## Exercise directions
In the listing that follows, the lines starting at the one containing "Se requieren estas" and ending at the one containing "24 de octubre de" are to be returned exactly, both boundary lines included, and no others.

## Dataset extract
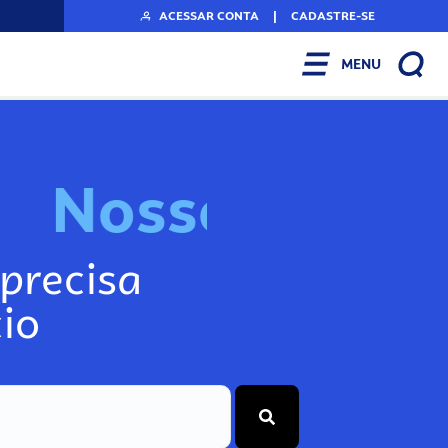
ACESSAR CONTA
|
CADASTRE-SE
MENU
N
o
s
s
o
s
I
n
f
o
g
precisa
io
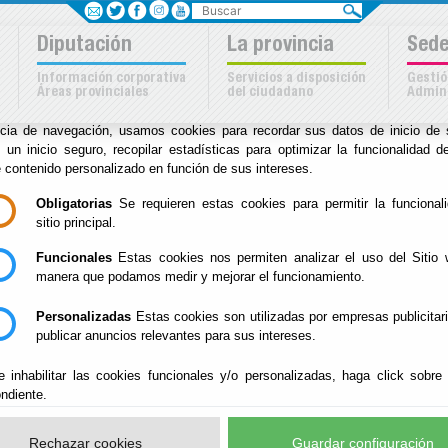
Buscar
Sus opciones en relación
Diputación
La provincia
Sede
uso de cookies en este siti
Información corporativa
Servicios a disposición
Gestió
Áreas provinciales
del ciudadano
Admini
kies son importantes para el correcto funcionamiento del sitio. Para me
ncia de navegación, usamos cookies para recordar sus datos de inicio de 
a
e un inicio seguro, recopilar estadísticas para optimizar la funcionalidad de
e contenido personalizado en función de sus intereses.
Inicio
-
Archivo Biblioteca
- Exposiciones
Obligatorias
Se requieren estas cookies para permitir la funcional
sitio principal.
Exposiciones
Funcionales
Estas cookies nos permiten analizar el uso del Sitio 
manera que podamos medir y mejorar el funcionamiento.
Personalizadas
Estas cookies son utilizadas por empresas publicitar
24 de octubre de 2019 - 
publicar anuncios relevantes para sus intereses.
Bibliotecas
e inhabilitar las cookies funcionales y/o personalizadas, haga click sobre
ndiente.
Desde 1997, cada 24 de octubre se celebra el Día 
concienciar a la sociedad de la importancia de la
Rechazar cookies
Guardar configuración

## Reply to the exercise
Se requieren estas cookies para permitir la funcional
sitio principal.
Exposiciones
Funcionales
Estas cookies nos permiten analizar el uso del Sitio 
manera que podamos medir y mejorar el funcionamiento.
Personalizadas
Estas cookies son utilizadas por empresas publicitar
24 de octubre de 2019 - 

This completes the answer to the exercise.